Supplied text —
- - - -

The Fórmula Academy Sudamericana (), previously known as Fórmula 4 Sudamericana, is a Formula 4 racing class that debuted in 2014. The class uses the same chassis and engines used previously in the Formula Future Fiat.

History
The series was launched in April 2013. The organization bought 20 Signatech chassis with support of the Asociación Uruguaya de Volantes. The cars had their shakedown in February 2014. At the Autódromo Víctor Borrat Fabini Alessandro Salerno, Mauro Marino and Mateo Maffioly tested the car. The series first race took place at Polideportivo Ciudad de Mercedes in Uruguay on April 6, 2014.

After a hiatus in 2017, the series was revived in 2018 and renamed Fórmula Academy Sudamericana.

- - - -

The data —
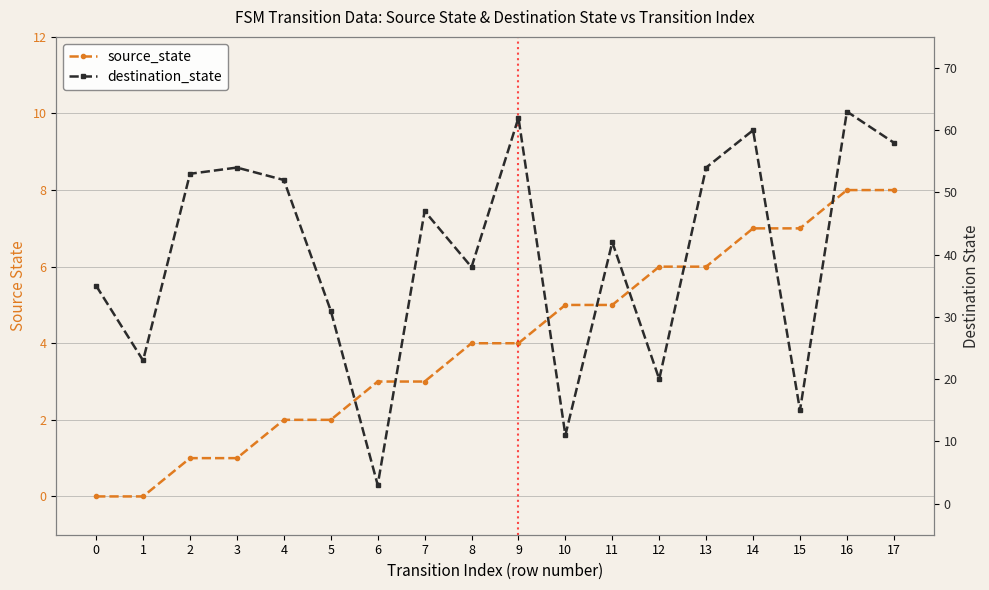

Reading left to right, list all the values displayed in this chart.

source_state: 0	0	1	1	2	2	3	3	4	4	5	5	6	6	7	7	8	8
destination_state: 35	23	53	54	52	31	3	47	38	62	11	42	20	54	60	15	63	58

- - - -

Prompt — Continue the Fórmula Academy Sudamericana text, starting right after its last sentence. The material has no connection to the text about the Fórmula Academy Sudamericana.

Result of the task —
The car
The chassis of this singleseater class is built by French automotive company Signatech. It is the same chassis used in European Formula Renault 1.6 series (like the French F4 Championship) as of 2008. The monocoque is made out of carbon fiber. The car is powered by a 1.8L Fiat E.torQ engine. The engine puts out 160hp.

Circuits

  Autódromo Ciudad de Concordia (2014)
  Autódromo Eduardo Prudêncio Cabrera (2016)
  Autódromo Internacional Ayrton Senna (Londrina) (2015, 2018)
  Autódromo Internacional de Cascavel (2015, 2019)
  Autódromo Internacional de Santa Cruz do Sul (2015)
  Autódromo Internacional de Tarumã (2014)
  Autódromo Oscar Cabalén (2015)
  Autódromo Santiago Yaco Guarnieri (2015)
  Autódromo Termas de Río Hondo (2015)
  Autódromo Velo Città (2018)
  Autódromo Víctor Borrat Fabini (2014–2016, 2018–2019)
  Interlagos Circuit (2018–2019)
  Polideportivo Ciudad de Mercedes (2014–2016)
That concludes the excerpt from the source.